Most of the potential for large-scale, nature-based solutions – such as halting deforestation and restoring forests – exists in the global South, where access to finance is most limited, making natural climate solutions well suited for the types of cooperation envisioned under Article 6.

In short, developing cooperative approaches for natural climate solutions offers an extremely important tool for mitigation action that can greatly lower the emissions gap by 2030. Equally, cooperative approaches under Article 6 have the potential to give natural climate solutions a big financial boost.

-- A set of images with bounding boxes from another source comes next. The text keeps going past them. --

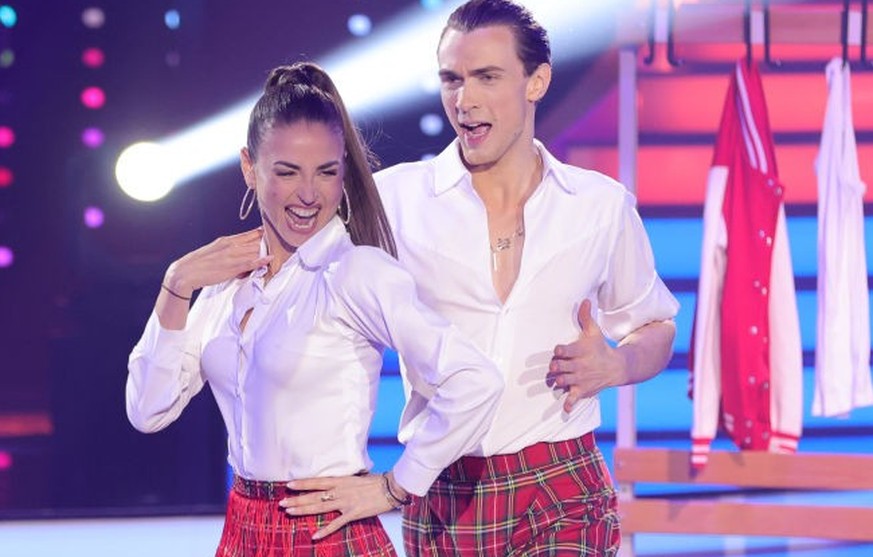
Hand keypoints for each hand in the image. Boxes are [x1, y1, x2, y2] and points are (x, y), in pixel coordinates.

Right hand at [164, 228, 271, 296]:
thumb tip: (240, 252)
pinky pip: (249, 263)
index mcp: (227, 241)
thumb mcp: (215, 250)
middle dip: (269, 242)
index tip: (273, 233)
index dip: (263, 234)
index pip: (249, 234)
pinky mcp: (231, 267)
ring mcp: (232, 256)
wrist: (185, 272)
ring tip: (281, 250)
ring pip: (254, 250)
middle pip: (255, 241)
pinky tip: (270, 258)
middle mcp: (231, 246)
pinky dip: (260, 260)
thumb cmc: (199, 264)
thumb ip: (229, 249)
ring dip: (267, 250)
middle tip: (282, 242)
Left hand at [279, 474, 395, 539]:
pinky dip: (325, 530)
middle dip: (296, 499)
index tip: (288, 484)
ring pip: (320, 507)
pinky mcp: (353, 513)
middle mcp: (340, 491)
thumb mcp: (355, 478)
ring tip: (289, 512)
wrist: (391, 488)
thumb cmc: (375, 482)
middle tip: (281, 502)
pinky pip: (337, 523)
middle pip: (314, 496)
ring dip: (304, 510)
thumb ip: (342, 483)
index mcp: (340, 480)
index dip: (302, 483)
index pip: (317, 481)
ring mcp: (346, 502)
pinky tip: (314, 536)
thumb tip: (331, 484)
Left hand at [547, 299, 625, 411]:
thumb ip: (586, 317)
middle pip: (561, 367)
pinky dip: (570, 404)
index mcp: (580, 351)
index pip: (566, 351)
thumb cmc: (600, 347)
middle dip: (556, 367)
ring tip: (556, 380)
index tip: (558, 351)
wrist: (615, 368)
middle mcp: (579, 366)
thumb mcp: (594, 332)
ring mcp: (580, 379)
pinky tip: (565, 409)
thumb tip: (584, 299)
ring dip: (559, 381)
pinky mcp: (582, 390)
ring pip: (564, 382)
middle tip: (554, 366)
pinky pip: (574, 399)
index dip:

Despite the potential of investing in them at scale, the forest and land sector has received to date less than three percent of total climate finance. Using the cooperative approaches under Article 6 offers policy solutions to channel more funding to REDD+ and other natural climate solutions to harness the full mitigation potential.

 

No double counting

To ensure the environmental integrity of all internationally transferred emission reductions, from natural climate solutions or any other activity, new guidance for Article 6 should ensure that “double counting,” is avoided, including of credits generated under the previous regime, known as the Clean Development Mechanism (CDM).  This is because these credits represent action that has already been taken, while new action is needed to increase ambition.

In a paper just published from EDF, CI and TNC, the various co-operation pathways under Article 6 were described as having “the potential to serve as ‘rocket boosters’ that help countries go faster and farther towards a safe climate future, but only if countries design them properly.”

For further information, Climate Advisers also prepared a report that suggests policy structures to leverage Article 6 and natural climate solutions through international cooperation between two or more countries.